(Dataset entries)
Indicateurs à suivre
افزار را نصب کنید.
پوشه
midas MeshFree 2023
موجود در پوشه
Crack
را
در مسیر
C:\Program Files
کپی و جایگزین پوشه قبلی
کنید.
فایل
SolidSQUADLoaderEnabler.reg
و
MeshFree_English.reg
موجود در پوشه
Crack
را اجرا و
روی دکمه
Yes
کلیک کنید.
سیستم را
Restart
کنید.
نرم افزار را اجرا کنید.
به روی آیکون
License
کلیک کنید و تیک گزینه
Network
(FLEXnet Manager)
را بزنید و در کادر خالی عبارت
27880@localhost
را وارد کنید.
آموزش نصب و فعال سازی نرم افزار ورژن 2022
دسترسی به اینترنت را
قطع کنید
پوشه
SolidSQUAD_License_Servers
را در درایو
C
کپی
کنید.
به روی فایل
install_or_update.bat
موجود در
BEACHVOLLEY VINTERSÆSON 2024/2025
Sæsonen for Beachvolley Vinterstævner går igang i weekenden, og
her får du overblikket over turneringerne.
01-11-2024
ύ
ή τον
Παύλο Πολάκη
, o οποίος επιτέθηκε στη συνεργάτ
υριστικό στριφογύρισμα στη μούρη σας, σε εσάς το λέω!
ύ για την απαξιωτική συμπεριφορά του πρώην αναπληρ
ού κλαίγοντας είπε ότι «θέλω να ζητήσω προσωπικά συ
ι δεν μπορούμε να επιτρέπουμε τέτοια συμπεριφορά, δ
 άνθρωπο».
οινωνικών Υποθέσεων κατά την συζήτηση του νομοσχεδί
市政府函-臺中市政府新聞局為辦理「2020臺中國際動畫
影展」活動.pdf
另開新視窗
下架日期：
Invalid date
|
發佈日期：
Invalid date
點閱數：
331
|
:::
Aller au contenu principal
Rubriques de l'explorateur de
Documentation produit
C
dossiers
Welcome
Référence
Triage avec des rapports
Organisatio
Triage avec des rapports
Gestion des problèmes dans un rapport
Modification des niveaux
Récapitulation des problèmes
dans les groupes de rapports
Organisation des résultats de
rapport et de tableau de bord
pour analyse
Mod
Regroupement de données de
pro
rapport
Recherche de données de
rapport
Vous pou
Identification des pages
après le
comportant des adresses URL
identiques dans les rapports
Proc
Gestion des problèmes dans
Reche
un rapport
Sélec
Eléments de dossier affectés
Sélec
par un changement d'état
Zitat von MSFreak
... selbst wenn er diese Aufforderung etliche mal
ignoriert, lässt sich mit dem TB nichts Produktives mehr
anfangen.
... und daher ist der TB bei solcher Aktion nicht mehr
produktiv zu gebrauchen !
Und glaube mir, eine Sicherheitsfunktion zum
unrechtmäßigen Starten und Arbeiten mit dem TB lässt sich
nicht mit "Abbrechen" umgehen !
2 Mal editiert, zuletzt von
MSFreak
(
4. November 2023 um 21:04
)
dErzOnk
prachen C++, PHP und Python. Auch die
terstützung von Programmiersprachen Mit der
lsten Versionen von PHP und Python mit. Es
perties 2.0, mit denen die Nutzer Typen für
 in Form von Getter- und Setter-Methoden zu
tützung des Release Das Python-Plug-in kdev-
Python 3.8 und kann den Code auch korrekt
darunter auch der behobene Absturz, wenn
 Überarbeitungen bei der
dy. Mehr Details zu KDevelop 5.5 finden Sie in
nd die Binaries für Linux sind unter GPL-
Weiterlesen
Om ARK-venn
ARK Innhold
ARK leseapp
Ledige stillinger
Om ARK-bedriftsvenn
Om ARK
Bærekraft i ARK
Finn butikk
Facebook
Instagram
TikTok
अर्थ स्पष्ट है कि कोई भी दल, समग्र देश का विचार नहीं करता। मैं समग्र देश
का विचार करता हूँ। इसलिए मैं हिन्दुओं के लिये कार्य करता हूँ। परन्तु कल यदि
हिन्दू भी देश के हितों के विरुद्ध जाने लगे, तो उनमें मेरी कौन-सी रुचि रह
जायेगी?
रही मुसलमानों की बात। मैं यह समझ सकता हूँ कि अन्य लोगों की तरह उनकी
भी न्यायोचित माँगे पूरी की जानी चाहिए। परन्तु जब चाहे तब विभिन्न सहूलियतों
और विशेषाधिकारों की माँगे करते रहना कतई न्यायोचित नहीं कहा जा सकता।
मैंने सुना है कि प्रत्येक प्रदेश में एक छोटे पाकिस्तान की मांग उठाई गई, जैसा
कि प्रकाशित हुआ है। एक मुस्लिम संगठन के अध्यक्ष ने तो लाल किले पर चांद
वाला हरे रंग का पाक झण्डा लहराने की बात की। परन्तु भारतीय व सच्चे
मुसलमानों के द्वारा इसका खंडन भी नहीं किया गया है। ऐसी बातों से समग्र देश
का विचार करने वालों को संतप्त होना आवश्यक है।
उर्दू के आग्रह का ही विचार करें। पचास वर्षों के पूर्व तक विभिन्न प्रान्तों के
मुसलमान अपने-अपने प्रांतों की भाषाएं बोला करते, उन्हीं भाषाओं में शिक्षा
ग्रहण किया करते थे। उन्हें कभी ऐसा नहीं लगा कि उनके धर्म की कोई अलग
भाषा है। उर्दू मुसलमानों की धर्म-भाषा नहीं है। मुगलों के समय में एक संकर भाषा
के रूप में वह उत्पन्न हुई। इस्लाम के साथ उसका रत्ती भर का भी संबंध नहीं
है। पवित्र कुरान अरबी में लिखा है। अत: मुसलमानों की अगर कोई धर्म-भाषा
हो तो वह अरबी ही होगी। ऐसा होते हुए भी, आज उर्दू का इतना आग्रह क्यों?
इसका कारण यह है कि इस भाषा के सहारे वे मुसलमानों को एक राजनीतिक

==

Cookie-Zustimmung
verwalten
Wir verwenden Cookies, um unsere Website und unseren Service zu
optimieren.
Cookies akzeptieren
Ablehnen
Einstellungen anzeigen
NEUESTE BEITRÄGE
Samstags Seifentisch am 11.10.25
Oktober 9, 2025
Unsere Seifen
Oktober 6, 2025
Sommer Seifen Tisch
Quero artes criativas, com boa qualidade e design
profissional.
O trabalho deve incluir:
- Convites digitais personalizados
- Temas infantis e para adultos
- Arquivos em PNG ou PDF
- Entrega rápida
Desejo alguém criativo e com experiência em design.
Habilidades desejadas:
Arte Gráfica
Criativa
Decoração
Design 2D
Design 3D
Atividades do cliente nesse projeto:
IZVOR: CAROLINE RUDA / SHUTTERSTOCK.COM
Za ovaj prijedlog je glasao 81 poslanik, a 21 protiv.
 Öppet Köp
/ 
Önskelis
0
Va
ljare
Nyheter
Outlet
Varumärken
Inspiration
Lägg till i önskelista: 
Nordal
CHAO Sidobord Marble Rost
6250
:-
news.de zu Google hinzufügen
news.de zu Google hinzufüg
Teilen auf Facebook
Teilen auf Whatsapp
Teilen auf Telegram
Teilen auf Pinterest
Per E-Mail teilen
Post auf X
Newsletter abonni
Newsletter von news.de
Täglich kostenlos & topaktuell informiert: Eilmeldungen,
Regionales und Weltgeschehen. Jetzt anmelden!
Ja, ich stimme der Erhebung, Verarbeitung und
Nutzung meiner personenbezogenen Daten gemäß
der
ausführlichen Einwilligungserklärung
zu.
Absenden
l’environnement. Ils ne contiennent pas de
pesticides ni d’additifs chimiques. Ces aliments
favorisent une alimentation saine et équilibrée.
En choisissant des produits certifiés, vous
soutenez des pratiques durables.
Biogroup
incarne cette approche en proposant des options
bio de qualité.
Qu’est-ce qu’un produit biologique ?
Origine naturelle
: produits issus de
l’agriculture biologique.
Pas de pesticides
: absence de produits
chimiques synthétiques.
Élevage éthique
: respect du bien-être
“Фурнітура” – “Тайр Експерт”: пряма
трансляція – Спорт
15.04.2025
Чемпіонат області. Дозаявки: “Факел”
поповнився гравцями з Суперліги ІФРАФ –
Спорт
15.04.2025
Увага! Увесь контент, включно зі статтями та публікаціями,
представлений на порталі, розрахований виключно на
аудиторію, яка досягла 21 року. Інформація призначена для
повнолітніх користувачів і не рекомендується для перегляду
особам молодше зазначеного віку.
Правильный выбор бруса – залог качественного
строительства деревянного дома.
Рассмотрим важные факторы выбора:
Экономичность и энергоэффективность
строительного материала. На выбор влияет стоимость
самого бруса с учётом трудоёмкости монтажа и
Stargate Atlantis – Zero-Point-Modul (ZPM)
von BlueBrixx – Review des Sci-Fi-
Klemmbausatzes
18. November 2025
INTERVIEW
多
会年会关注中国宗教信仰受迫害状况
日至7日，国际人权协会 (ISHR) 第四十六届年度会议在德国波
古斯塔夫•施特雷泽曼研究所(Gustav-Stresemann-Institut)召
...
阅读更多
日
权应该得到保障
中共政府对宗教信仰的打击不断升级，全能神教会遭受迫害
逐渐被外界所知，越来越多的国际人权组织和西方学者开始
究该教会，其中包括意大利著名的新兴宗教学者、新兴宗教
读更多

...

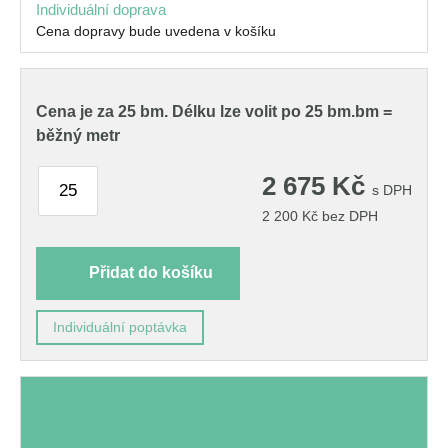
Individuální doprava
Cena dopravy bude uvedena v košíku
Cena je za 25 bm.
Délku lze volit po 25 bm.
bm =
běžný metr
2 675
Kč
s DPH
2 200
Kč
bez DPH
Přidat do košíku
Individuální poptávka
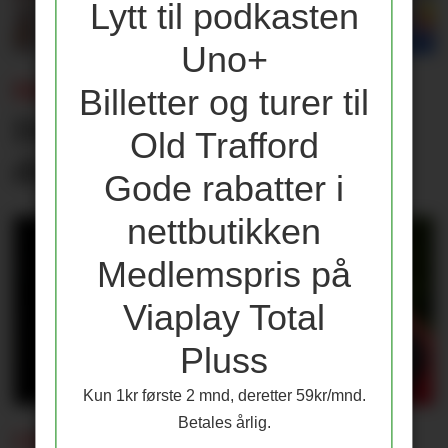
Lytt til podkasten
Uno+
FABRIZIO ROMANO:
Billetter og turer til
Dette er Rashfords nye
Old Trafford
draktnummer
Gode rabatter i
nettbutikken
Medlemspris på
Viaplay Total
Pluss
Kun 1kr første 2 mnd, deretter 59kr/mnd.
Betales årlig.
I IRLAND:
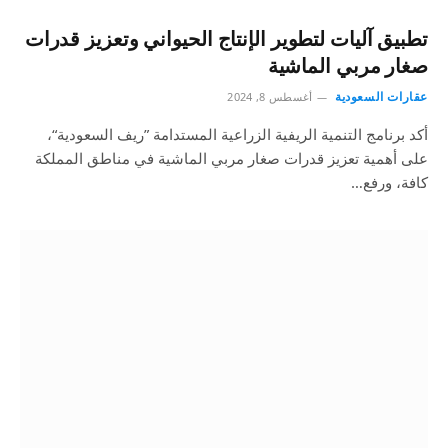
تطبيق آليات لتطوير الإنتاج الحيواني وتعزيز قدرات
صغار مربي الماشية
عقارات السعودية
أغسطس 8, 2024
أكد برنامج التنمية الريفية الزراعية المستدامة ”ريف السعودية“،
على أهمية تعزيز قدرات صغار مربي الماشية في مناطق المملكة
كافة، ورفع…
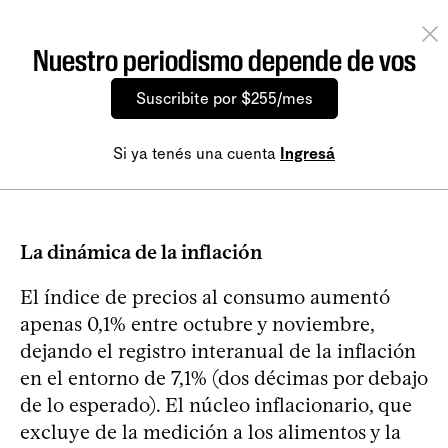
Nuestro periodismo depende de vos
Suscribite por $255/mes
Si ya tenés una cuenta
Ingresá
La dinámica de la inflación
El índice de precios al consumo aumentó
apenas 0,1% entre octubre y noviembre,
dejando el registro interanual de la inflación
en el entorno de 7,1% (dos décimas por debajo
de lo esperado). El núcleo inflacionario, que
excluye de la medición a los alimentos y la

[WHAT IS BEING ASKED] Find each line in the data above that contains the word "données" and copy it out in full. Treat uppercase and lowercase letters as different.

[SOLUTION]
Regroupement de données de
Recherche de données de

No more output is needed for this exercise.